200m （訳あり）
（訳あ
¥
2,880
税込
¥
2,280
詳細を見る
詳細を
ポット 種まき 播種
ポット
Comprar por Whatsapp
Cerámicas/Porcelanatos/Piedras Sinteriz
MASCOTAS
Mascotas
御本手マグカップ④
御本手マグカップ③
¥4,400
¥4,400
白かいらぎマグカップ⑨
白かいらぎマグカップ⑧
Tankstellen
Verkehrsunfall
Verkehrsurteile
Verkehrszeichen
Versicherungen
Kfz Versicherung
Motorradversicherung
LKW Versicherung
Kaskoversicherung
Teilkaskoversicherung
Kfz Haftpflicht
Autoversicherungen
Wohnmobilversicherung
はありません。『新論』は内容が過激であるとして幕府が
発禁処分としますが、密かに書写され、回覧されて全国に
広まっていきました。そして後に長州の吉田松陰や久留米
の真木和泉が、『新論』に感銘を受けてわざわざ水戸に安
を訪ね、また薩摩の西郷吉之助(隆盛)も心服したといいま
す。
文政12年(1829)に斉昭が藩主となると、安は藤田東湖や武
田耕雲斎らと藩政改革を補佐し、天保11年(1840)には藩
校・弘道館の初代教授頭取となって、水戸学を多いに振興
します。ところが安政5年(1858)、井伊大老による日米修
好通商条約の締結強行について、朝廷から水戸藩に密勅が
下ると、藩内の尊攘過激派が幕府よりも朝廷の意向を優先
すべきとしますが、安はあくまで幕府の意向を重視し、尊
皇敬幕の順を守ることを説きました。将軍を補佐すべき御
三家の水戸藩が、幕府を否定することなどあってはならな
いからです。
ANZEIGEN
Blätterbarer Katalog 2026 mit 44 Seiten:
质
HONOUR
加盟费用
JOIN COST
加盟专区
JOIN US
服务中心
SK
* * * *
TASK GOAL
Quote, without alteration, the final stretch of the entries: the line with "Kfz Versicherung" onward to the last line.

WORKED SOLUTION
Kfz Versicherung
Motorradversicherung
LKW Versicherung
Kaskoversicherung
Teilkaskoversicherung
Kfz Haftpflicht
Autoversicherungen
Wohnmobilversicherung
はありません。『新論』は内容が過激であるとして幕府が
発禁処分としますが、密かに書写され、回覧されて全国に
広まっていきました。そして後に長州の吉田松陰や久留米
の真木和泉が、『新論』に感銘を受けてわざわざ水戸に安
を訪ね、また薩摩の西郷吉之助(隆盛)も心服したといいま
す。
文政12年(1829)に斉昭が藩主となると、安は藤田東湖や武
田耕雲斎らと藩政改革を補佐し、天保11年(1840)には藩
校・弘道館の初代教授頭取となって、水戸学を多いに振興
します。ところが安政5年(1858)、井伊大老による日米修
好通商条約の締結強行について、朝廷から水戸藩に密勅が
下ると、藩内の尊攘過激派が幕府よりも朝廷の意向を優先
すべきとしますが、安はあくまで幕府の意向を重視し、尊
皇敬幕の順を守ることを説きました。将軍を補佐すべき御
三家の水戸藩が、幕府を否定することなどあってはならな
いからです。
ANZEIGEN
Blätterbarer Katalog 2026 mit 44 Seiten:
质
HONOUR
加盟费用
JOIN COST
加盟专区
JOIN US
服务中心
SK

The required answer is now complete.